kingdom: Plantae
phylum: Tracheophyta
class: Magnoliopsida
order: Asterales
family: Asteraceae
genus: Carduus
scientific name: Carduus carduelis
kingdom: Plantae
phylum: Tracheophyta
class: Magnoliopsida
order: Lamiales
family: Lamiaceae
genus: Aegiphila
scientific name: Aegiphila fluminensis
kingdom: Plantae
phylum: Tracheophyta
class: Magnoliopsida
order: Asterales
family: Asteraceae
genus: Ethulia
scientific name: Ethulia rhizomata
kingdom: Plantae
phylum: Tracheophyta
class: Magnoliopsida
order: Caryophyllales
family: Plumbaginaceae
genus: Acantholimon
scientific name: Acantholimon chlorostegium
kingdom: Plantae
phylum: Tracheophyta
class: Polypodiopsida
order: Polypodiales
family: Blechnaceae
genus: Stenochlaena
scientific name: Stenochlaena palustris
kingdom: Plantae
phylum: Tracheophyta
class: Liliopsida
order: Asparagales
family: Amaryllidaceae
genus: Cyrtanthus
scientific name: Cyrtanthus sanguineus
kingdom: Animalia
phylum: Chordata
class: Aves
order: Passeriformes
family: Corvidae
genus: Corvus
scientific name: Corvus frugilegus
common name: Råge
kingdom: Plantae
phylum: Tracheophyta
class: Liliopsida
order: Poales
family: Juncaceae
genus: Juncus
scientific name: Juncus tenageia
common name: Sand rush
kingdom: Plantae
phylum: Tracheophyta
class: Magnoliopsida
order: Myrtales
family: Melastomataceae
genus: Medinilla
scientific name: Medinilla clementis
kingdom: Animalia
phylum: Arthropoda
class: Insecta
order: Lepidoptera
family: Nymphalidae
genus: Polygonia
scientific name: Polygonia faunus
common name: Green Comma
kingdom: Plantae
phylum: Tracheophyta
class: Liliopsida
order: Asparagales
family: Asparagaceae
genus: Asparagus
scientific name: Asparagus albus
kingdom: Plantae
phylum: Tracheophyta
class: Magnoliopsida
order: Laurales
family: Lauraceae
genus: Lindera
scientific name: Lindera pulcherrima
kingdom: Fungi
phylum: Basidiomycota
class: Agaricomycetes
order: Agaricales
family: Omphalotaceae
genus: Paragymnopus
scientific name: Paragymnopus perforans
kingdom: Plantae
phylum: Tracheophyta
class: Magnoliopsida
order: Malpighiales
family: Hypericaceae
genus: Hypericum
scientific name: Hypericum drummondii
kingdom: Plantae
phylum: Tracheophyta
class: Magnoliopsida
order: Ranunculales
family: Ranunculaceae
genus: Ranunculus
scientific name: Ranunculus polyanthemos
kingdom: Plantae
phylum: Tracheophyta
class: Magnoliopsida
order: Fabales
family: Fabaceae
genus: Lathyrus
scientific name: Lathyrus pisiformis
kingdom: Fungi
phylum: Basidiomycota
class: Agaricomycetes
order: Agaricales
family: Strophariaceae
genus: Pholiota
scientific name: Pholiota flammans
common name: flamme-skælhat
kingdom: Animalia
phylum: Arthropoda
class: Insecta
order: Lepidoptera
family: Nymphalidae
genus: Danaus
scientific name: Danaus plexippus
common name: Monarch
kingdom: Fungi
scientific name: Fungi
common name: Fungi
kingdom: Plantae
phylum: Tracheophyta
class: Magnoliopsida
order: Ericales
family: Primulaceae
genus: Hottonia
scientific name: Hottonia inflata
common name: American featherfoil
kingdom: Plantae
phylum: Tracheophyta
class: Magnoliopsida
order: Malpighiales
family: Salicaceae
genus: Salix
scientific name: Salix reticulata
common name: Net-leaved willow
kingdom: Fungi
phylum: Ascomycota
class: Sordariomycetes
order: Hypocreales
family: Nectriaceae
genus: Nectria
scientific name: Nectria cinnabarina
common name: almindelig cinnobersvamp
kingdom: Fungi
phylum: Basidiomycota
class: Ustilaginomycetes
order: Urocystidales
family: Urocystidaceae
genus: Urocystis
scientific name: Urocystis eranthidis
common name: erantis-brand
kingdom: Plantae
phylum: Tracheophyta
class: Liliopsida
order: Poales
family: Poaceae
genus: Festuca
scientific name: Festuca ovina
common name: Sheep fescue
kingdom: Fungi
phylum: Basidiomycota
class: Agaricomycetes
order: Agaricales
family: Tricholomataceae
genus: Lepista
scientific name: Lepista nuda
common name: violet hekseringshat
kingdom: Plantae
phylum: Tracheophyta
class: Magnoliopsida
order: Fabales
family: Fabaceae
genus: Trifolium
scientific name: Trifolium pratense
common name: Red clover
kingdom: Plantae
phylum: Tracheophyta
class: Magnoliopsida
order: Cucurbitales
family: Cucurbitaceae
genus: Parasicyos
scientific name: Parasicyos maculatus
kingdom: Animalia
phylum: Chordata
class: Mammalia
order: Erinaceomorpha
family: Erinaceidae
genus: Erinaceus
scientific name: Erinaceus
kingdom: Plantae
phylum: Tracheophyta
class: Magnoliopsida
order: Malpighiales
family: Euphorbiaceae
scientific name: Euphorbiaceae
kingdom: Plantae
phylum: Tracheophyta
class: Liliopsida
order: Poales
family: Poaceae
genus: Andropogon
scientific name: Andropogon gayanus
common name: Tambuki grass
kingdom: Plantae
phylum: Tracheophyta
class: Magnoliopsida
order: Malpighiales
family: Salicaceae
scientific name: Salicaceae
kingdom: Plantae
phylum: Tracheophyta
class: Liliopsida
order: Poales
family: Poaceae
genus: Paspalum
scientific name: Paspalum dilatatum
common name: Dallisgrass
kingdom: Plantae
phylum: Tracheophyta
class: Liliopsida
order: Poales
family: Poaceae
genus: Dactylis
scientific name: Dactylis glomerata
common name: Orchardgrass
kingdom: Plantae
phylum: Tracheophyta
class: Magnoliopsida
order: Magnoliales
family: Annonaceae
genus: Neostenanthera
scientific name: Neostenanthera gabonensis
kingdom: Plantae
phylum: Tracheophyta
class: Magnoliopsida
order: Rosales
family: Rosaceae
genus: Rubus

════════

### Problem
Turn the rows above into a numbered list, one line per item, with all blank lines omitted.

### Solution to this problem
1. kingdom: Plantae
2. phylum: Tracheophyta
3. class: Magnoliopsida
4. order: Asterales
5. family: Asteraceae
6. genus: Carduus
7. scientific name: Carduus carduelis
8. kingdom: Plantae
9. phylum: Tracheophyta
10. class: Magnoliopsida
11. order: Lamiales
12. family: Lamiaceae
13. genus: Aegiphila
14. scientific name: Aegiphila fluminensis
15. kingdom: Plantae
16. phylum: Tracheophyta
17. class: Magnoliopsida
18. order: Asterales
19. family: Asteraceae
20. genus: Ethulia
21. scientific name: Ethulia rhizomata
22. kingdom: Plantae
23. phylum: Tracheophyta
24. class: Magnoliopsida
25. order: Caryophyllales
26. family: Plumbaginaceae
27. genus: Acantholimon
28. scientific name: Acantholimon chlorostegium
29. kingdom: Plantae
30. phylum: Tracheophyta
31. class: Polypodiopsida
32. order: Polypodiales
33. family: Blechnaceae
34. genus: Stenochlaena
35. scientific name: Stenochlaena palustris
36. kingdom: Plantae
37. phylum: Tracheophyta
38. class: Liliopsida
39. order: Asparagales
40. family: Amaryllidaceae
41. genus: Cyrtanthus
42. scientific name: Cyrtanthus sanguineus
43. kingdom: Animalia
44. phylum: Chordata
45. class: Aves
46. order: Passeriformes
47. family: Corvidae
48. genus: Corvus
49. scientific name: Corvus frugilegus
50. common name: Råge
51. kingdom: Plantae
52. phylum: Tracheophyta
53. class: Liliopsida
54. order: Poales
55. family: Juncaceae
56. genus: Juncus
57. scientific name: Juncus tenageia
58. common name: Sand rush
59. kingdom: Plantae
60. phylum: Tracheophyta
61. class: Magnoliopsida
62. order: Myrtales
63. family: Melastomataceae
64. genus: Medinilla
65. scientific name: Medinilla clementis
66. kingdom: Animalia
67. phylum: Arthropoda
68. class: Insecta
69. order: Lepidoptera
70. family: Nymphalidae
71. genus: Polygonia
72. scientific name: Polygonia faunus
73. common name: Green Comma
74. kingdom: Plantae
75. phylum: Tracheophyta
76. class: Liliopsida
77. order: Asparagales
78. family: Asparagaceae
79. genus: Asparagus
80. scientific name: Asparagus albus
81. kingdom: Plantae
82. phylum: Tracheophyta
83. class: Magnoliopsida
84. order: Laurales
85. family: Lauraceae
86. genus: Lindera
87. scientific name: Lindera pulcherrima
88. kingdom: Fungi
89. phylum: Basidiomycota
90. class: Agaricomycetes
91. order: Agaricales
92. family: Omphalotaceae
93. genus: Paragymnopus
94. scientific name: Paragymnopus perforans
95. kingdom: Plantae
96. phylum: Tracheophyta
97. class: Magnoliopsida
98. order: Malpighiales
99. family: Hypericaceae
100. genus: Hypericum
101. scientific name: Hypericum drummondii
102. kingdom: Plantae
103. phylum: Tracheophyta
104. class: Magnoliopsida
105. order: Ranunculales
106. family: Ranunculaceae
107. genus: Ranunculus
108. scientific name: Ranunculus polyanthemos
109. kingdom: Plantae
110. phylum: Tracheophyta
111. class: Magnoliopsida
112. order: Fabales
113. family: Fabaceae
114. genus: Lathyrus
115. scientific name: Lathyrus pisiformis
116. kingdom: Fungi
117. phylum: Basidiomycota
118. class: Agaricomycetes
119. order: Agaricales
120. family: Strophariaceae
121. genus: Pholiota
122. scientific name: Pholiota flammans
123. common name: flamme-skælhat
124. kingdom: Animalia
125. phylum: Arthropoda
126. class: Insecta
127. order: Lepidoptera
128. family: Nymphalidae
129. genus: Danaus
130. scientific name: Danaus plexippus
131. common name: Monarch
132. kingdom: Fungi
133. scientific name: Fungi
134. common name: Fungi
135. kingdom: Plantae
136. phylum: Tracheophyta
137. class: Magnoliopsida
138. order: Ericales
139. family: Primulaceae
140. genus: Hottonia
141. scientific name: Hottonia inflata
142. common name: American featherfoil
143. kingdom: Plantae
144. phylum: Tracheophyta
145. class: Magnoliopsida
146. order: Malpighiales
147. family: Salicaceae
148. genus: Salix
149. scientific name: Salix reticulata
150. common name: Net-leaved willow
151. kingdom: Fungi
152. phylum: Ascomycota
153. class: Sordariomycetes
154. order: Hypocreales
155. family: Nectriaceae
156. genus: Nectria
157. scientific name: Nectria cinnabarina
158. common name: almindelig cinnobersvamp
159. kingdom: Fungi
160. phylum: Basidiomycota
161. class: Ustilaginomycetes
162. order: Urocystidales
163. family: Urocystidaceae
164. genus: Urocystis
165. scientific name: Urocystis eranthidis
166. common name: erantis-brand
167. kingdom: Plantae
168. phylum: Tracheophyta
169. class: Liliopsida
170. order: Poales
171. family: Poaceae
172. genus: Festuca
173. scientific name: Festuca ovina
174. common name: Sheep fescue
175. kingdom: Fungi
176. phylum: Basidiomycota
177. class: Agaricomycetes
178. order: Agaricales
179. family: Tricholomataceae
180. genus: Lepista
181. scientific name: Lepista nuda
182. common name: violet hekseringshat
183. kingdom: Plantae
184. phylum: Tracheophyta
185. class: Magnoliopsida
186. order: Fabales
187. family: Fabaceae
188. genus: Trifolium
189. scientific name: Trifolium pratense
190. common name: Red clover
191. kingdom: Plantae
192. phylum: Tracheophyta
193. class: Magnoliopsida
194. order: Cucurbitales
195. family: Cucurbitaceae
196. genus: Parasicyos
197. scientific name: Parasicyos maculatus
198. kingdom: Animalia
199. phylum: Chordata
200. class: Mammalia
201. order: Erinaceomorpha
202. family: Erinaceidae
203. genus: Erinaceus
204. scientific name: Erinaceus
205. kingdom: Plantae
206. phylum: Tracheophyta
207. class: Magnoliopsida
208. order: Malpighiales
209. family: Euphorbiaceae
210. scientific name: Euphorbiaceae
211. kingdom: Plantae
212. phylum: Tracheophyta
213. class: Liliopsida
214. order: Poales
215. family: Poaceae
216. genus: Andropogon
217. scientific name: Andropogon gayanus
218. common name: Tambuki grass
219. kingdom: Plantae
220. phylum: Tracheophyta
221. class: Magnoliopsida
222. order: Malpighiales
223. family: Salicaceae
224. scientific name: Salicaceae
225. kingdom: Plantae
226. phylum: Tracheophyta
227. class: Liliopsida
228. order: Poales
229. family: Poaceae
230. genus: Paspalum
231. scientific name: Paspalum dilatatum
232. common name: Dallisgrass
233. kingdom: Plantae
234. phylum: Tracheophyta
235. class: Liliopsida
236. order: Poales
237. family: Poaceae
238. genus: Dactylis
239. scientific name: Dactylis glomerata
240. common name: Orchardgrass
241. kingdom: Plantae
242. phylum: Tracheophyta
243. class: Magnoliopsida
244. order: Magnoliales
245. family: Annonaceae
246. genus: Neostenanthera
247. scientific name: Neostenanthera gabonensis
248. kingdom: Plantae
249. phylum: Tracheophyta
250. class: Magnoliopsida
251. order: Rosales
252. family: Rosaceae
253. genus: Rubus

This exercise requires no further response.